Preste atenção se o personagem reage ao som. Se ele vira a cabeça ou dança, é diegético. Se a música continua quando a cena corta, é não-diegética. Um bom exercício é assistir a uma cena de Central do Brasil (1998), de Walter Salles, e anotar quando a trilha de Jaques Morelenbaum assume sem que Dora ouça. Isso revela a intenção do diretor.

## Veredito: qual usar?

Se você é cineasta ou estudante, use o som diegético para criar imersão e realismo, e o não-diegético para conduzir a emoção. Para quem busca entender filmes, a dica é assistir com atenção aos dois planos sonoros. Não há um melhor, há funções distintas. Em clássicos, a combinação dos dois é o que torna a experiência rica.

## Perguntas frequentes

### Som diegético é o mesmo que som interno?

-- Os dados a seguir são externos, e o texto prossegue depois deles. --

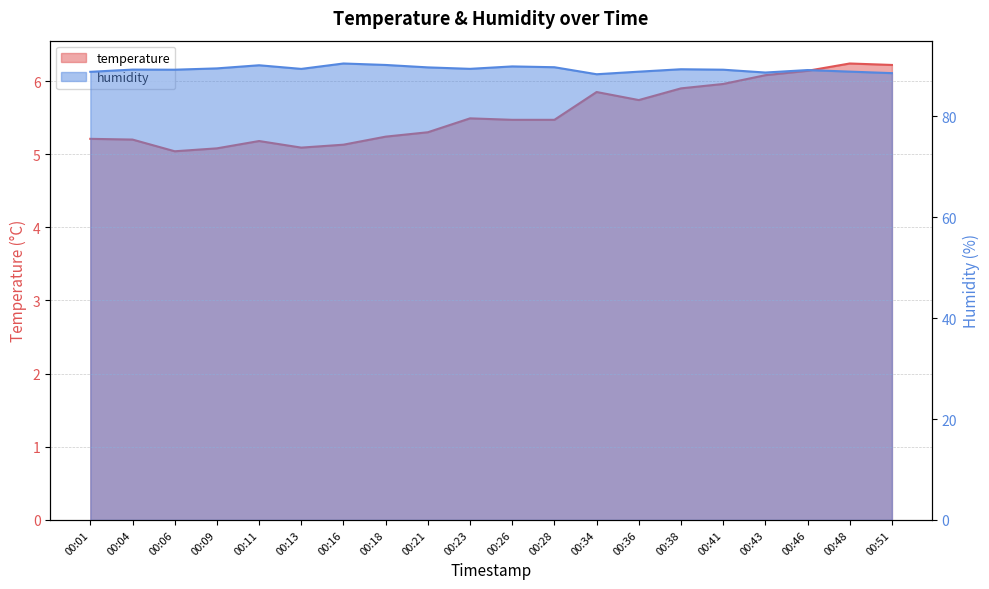

What is the value of the temperature point at the 19th from the left?

6.2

Não. Som interno é um tipo de som diegético que vem da mente do personagem, como um pensamento ou memória. O som diegético abrange tudo que está no mundo da história, incluindo o que é subjetivo. Já o não-diegético está fora desse mundo.

### Música de fundo é sempre não-diegética?

Em geral, sim. Mas há exceções: se um personagem liga um toca-discos, a música é diegética, mesmo que funcione como fundo. A diferença está na origem, não na função.

### Como o som diegético ajuda na narrativa?

Ele ancora o espectador no tempo e espaço da cena. Sons de rua, por exemplo, situam a ação em um ambiente urbano. Sem eles, o filme perde realismo e o público se distancia.

### Posso usar som diegético em um curta amador?

Pode e deve. Gravar sons do ambiente ou incluir uma música tocada por um personagem é simples e barato. Isso dá credibilidade à cena sem depender de trilha licenciada.

### Qual a diferença entre diegético e extradiegético?

São sinônimos. Diegético refere-se ao mundo da história; extradiegético ou não-diegético, ao que está fora dele. Os termos são usados de forma intercambiável na teoria do cinema.

### O que é som meta diegético?

É um termo menos comum, usado para sons que misturam os dois níveis, como uma música que começa não-diegética e, de repente, é revelada como vinda de um rádio na cena. É um recurso criativo que surpreende o espectador.

Agora que você sabe diferenciar, que tal revisitar um clássico com novos ouvidos? Escolha Deus e o Diabo na Terra do Sol e preste atenção em cada camada sonora. Você verá que o cinema brasileiro está vivo, e o som é parte essencial dessa vitalidade. Para se aprofundar, vale ler o guia da AV Makers ou o material do Instituto de Cinema, que explicam o conceito com exemplos práticos.